> _WHAT YOU HAVE TO DO_:
Every line from the one containing "İstek Şikayet Takip Formu" down to the last line of the listing below should be restated exactly, and nothing else.
= Beginning of Section =
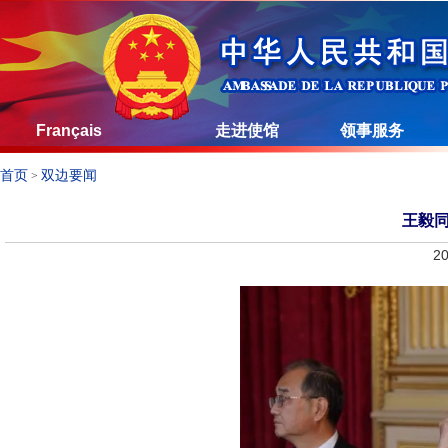
Français
走进使馆
领事服务
首页
双边要闻
>
王毅
20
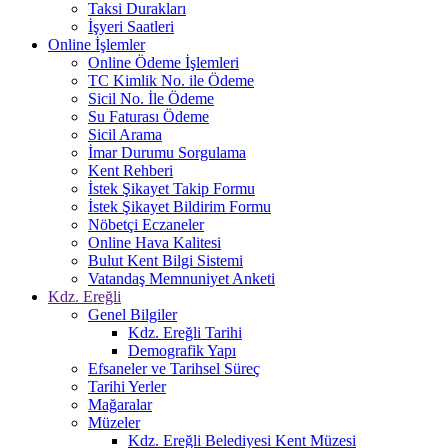
Taksi Durakları
İşyeri Saatleri
Online İşlemler
Online Ödeme İşlemleri
TC Kimlik No. ile Ödeme
Sicil No. İle Ödeme
Su Faturası Ödeme
Sicil Arama
İmar Durumu Sorgulama
Kent Rehberi
İstek Şikayet Takip Formu
İstek Şikayet Bildirim Formu
Nöbetçi Eczaneler
Online Hava Kalitesi
Bulut Kent Bilgi Sistemi
Vatandaş Memnuniyet Anketi
Kdz. Ereğli
Genel Bilgiler
Kdz. Ereğli Tarihi
Demografik Yapı
Efsaneler ve Tarihsel Süreç
Tarihi Yerler
Mağaralar
Müzeler
Kdz. Ereğli Belediyesi Kent Müzesi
= End of Section =
> _WRITTEN RESPONSE_:
İstek Şikayet Takip Formu
İstek Şikayet Bildirim Formu
Nöbetçi Eczaneler
Online Hava Kalitesi
Bulut Kent Bilgi Sistemi
Vatandaş Memnuniyet Anketi
Kdz. Ereğli
Genel Bilgiler
Kdz. Ereğli Tarihi
Demografik Yapı
Efsaneler ve Tarihsel Süreç
Tarihi Yerler
Mağaralar
Müzeler
Kdz. Ereğli Belediyesi Kent Müzesi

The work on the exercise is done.